Sensible, así fue para todos desde el principio. Condenada fue el mejor sinónimo que encontré yo, por aquel entonces, para la extraña situación que me obligaba de forma sistemática a llorar todas las lágrimas que nunca fueros desechadas en mi nombre.
Mi padre, sabio conocedor de todo lo que en cuanto a mí respecta, lo tuvo claro desde el principio. Estaba hecha para sentir ante la incomodidad palpable de aquellos que preferían sumergirse en el olvido, para no tener que enfrentarse al dolor.
Al principio me negaba. Me negaba a una realidad que amurallaba los sentimientos, pues era arriesgarse a que te devorasen desde el interior, como diría la gran Frida Kahlo mucho antes de que yo llegase a este mundo para poner ese lema de bandera.

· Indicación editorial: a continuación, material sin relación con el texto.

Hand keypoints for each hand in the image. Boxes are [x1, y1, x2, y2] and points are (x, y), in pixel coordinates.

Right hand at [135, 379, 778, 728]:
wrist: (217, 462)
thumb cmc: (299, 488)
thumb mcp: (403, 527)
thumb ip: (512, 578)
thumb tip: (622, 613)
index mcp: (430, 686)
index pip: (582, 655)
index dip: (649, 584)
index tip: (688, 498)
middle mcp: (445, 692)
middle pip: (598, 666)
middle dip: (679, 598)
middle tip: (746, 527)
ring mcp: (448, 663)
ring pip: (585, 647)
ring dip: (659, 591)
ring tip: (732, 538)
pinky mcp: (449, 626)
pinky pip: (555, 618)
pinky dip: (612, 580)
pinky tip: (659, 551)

Con el paso de los años lo entendí. Entendí que era lo fácil. El camino tonto. Un atajo más, para esta vida que parece poner caminos más largos de lo que somos capaces de divisar. Y comencé a sentir envidia. Una envidia que me colapsaba el alma y me hacía sentir pequeña e indefensa, fácil y rota, predecible e incapaz.
Ahí fue cuando todo comenzó. Limpié mis lágrimas y barrí la necesidad de empatía que buscaba sin tregua, y no fui capaz de encontrar en ningún lugar. Me escondí de mí misma y aposté a favor de todos y en contra de mí, como siempre había hecho.

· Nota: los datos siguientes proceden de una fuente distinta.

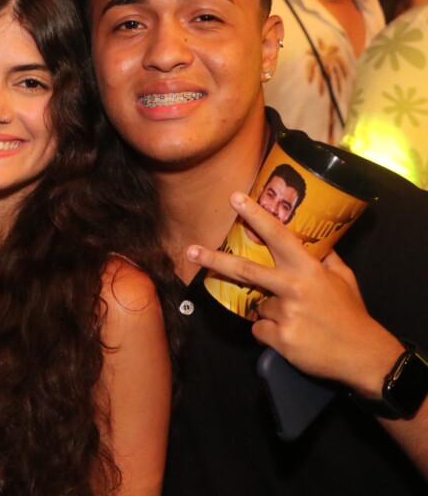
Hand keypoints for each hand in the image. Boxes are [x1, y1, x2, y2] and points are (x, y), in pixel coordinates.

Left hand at [186, 192, 402, 395]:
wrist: (365, 357)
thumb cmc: (351, 315)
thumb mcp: (344, 280)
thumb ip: (327, 259)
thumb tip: (319, 241)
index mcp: (308, 269)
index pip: (278, 235)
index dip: (256, 215)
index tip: (235, 198)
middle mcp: (293, 287)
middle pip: (244, 269)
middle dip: (213, 259)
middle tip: (190, 251)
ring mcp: (285, 313)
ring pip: (257, 306)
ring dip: (270, 313)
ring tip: (298, 321)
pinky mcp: (280, 337)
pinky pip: (259, 330)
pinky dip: (270, 334)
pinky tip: (294, 336)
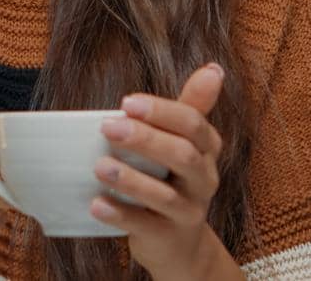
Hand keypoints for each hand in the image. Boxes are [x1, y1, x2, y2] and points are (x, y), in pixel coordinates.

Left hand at [91, 63, 242, 280]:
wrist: (179, 242)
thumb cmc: (175, 180)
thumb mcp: (185, 143)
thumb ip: (192, 107)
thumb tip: (214, 68)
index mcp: (208, 148)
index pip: (192, 124)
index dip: (161, 112)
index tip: (126, 102)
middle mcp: (205, 178)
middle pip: (182, 156)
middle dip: (146, 140)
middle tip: (108, 127)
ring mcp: (189, 211)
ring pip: (165, 194)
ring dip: (131, 180)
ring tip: (100, 167)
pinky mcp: (169, 237)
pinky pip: (146, 226)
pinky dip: (120, 214)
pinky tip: (97, 204)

Me quedé impertérrita, pensando que la neutralidad me daría una tregua, que la vida se pondría de mi lado, y podría pasar desapercibida ante el mismo corazón que latía, dando vida pero muriendo lentamente ante la negación.
Al final pasó lo predecible. El sentimiento acabó devorándome por dentro y desligándose de todo escondite posible que pudiera haber encontrado. Acabó demostrando ser no sólo una parte de mí, si no el epicentro de lo que yo era.
Y yo cedí. Cedí ante el llanto catártico de un corazón roto, ante la imagen de mi abuela bailando en la cocina, ante la vida llamándome a la puerta, y el alma esperándome en la esquina.
Y sentí. Sin tregua, sin calma, sin fronteras, sin alarmas, sin culpabilidad ni pausa y sin ganas de querer parar. Y sentí, aunque me escociesen las entrañas, aunque no tuviese ganas, aunque la herida se ensanchara sin posibilidad de parar.
Y sentí, sin que nadie me frenara, sin que las excusas me dejaran olvidarme de que sentir era la mejor forma de seguir viviendo, y que, lo único que yo necesitaba era volver a vivir.